Could you print every line of the data below unchanged, leaving out the images?

* _Stored data_
Start

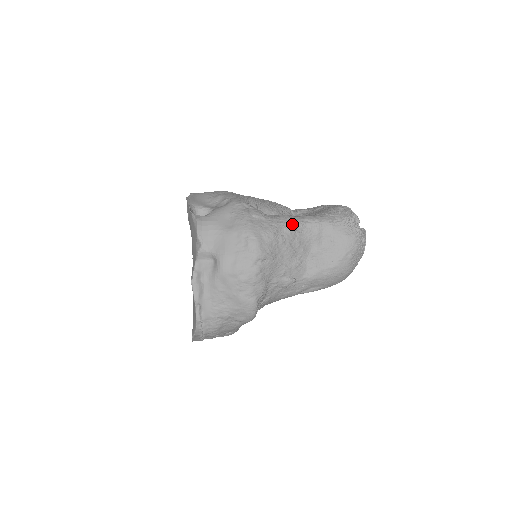
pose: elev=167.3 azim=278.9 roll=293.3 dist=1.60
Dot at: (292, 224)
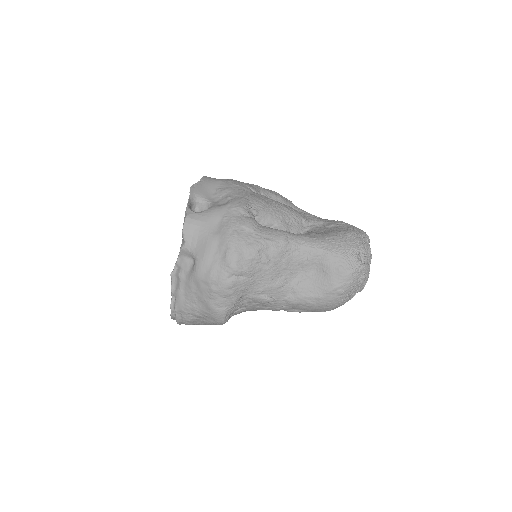
Dot at: (283, 244)
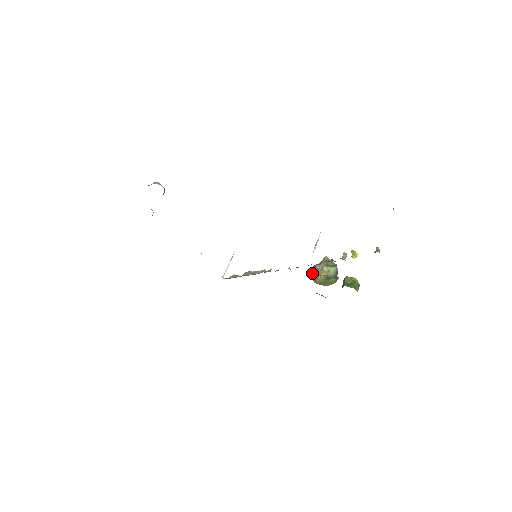
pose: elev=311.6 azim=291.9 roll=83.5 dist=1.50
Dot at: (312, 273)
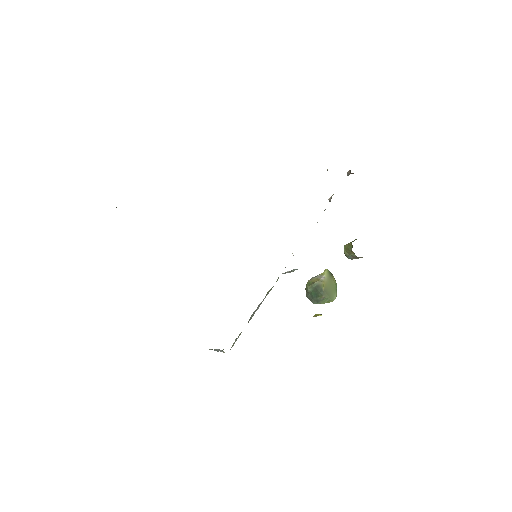
Dot at: (312, 285)
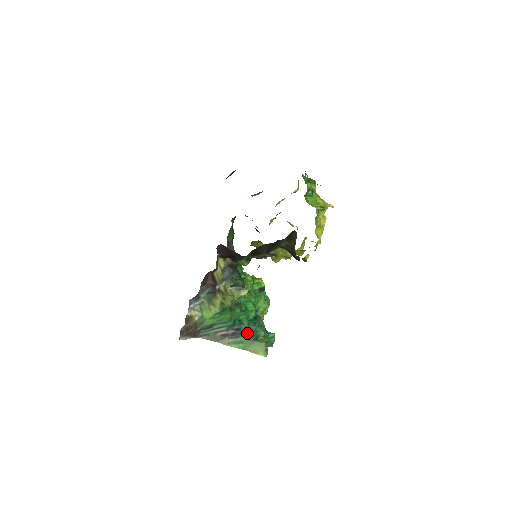
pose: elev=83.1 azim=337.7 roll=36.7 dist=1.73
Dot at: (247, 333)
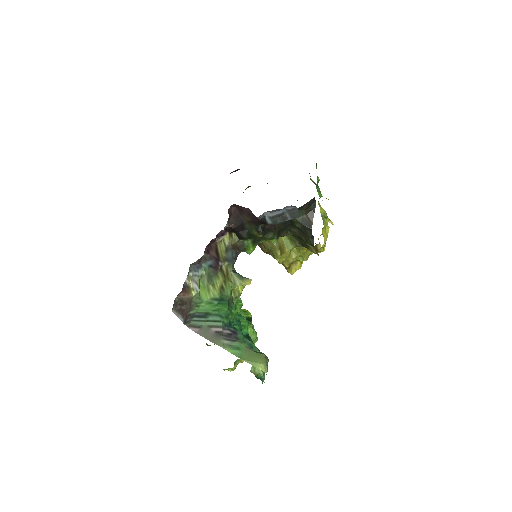
Dot at: (244, 341)
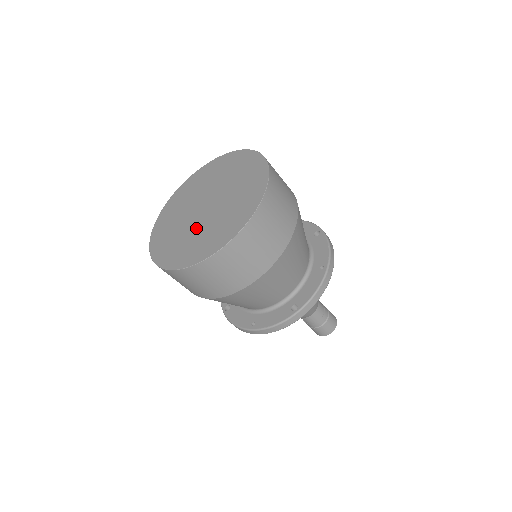
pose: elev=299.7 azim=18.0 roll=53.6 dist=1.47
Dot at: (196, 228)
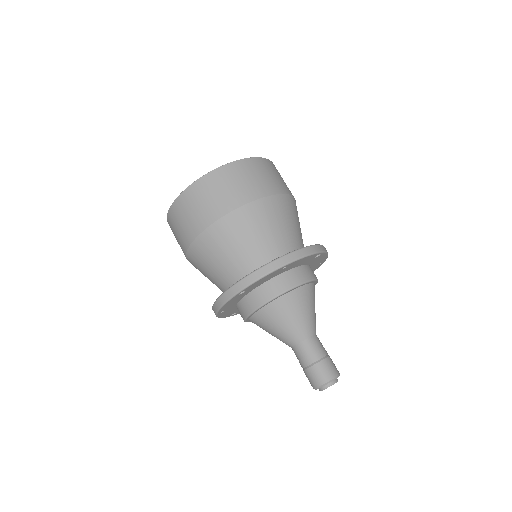
Dot at: occluded
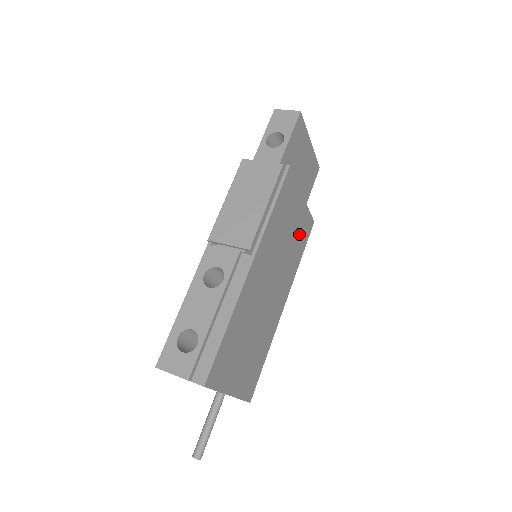
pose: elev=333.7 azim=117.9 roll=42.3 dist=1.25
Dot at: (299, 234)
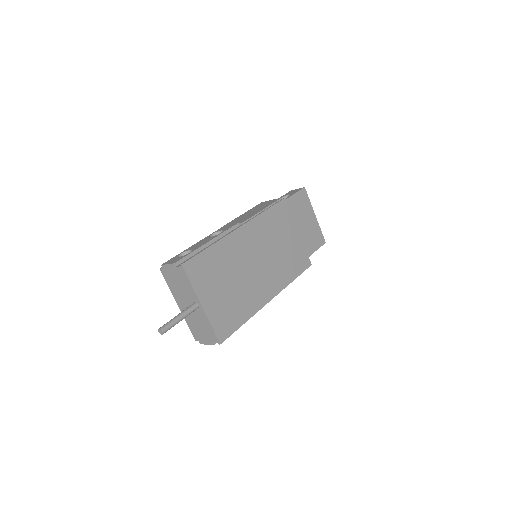
Dot at: (293, 256)
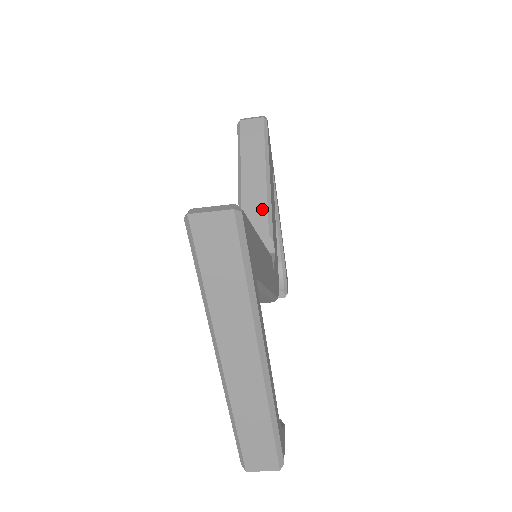
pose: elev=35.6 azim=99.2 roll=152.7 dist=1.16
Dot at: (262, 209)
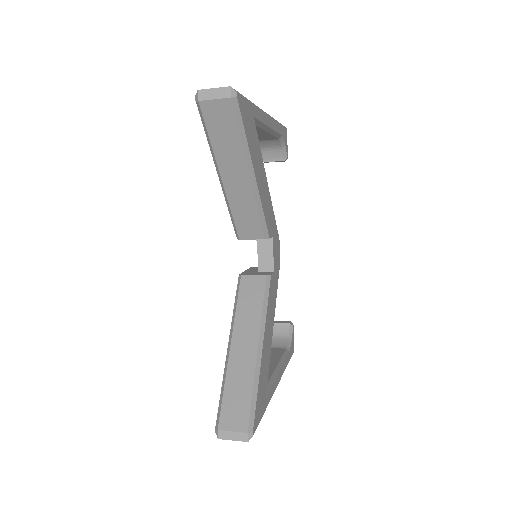
Dot at: (253, 216)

End

* _Answer in full_
pose: elev=167.3 azim=278.9 roll=293.3 dist=1.60
Dot at: (292, 224)
Dot at: (283, 244)
pose: elev=311.6 azim=291.9 roll=83.5 dist=1.50
Dot at: (312, 273)
Dot at: (312, 285)
pose: elev=83.1 azim=337.7 roll=36.7 dist=1.73
Dot at: (247, 333)
Dot at: (244, 341)
pose: elev=299.7 azim=18.0 roll=53.6 dist=1.47
Dot at: (196, 228)
Dot at: occluded
pose: elev=333.7 azim=117.9 roll=42.3 dist=1.25
Dot at: (299, 234)
Dot at: (293, 256)
pose: elev=35.6 azim=99.2 roll=152.7 dist=1.16
Dot at: (262, 209)
Dot at: (253, 216)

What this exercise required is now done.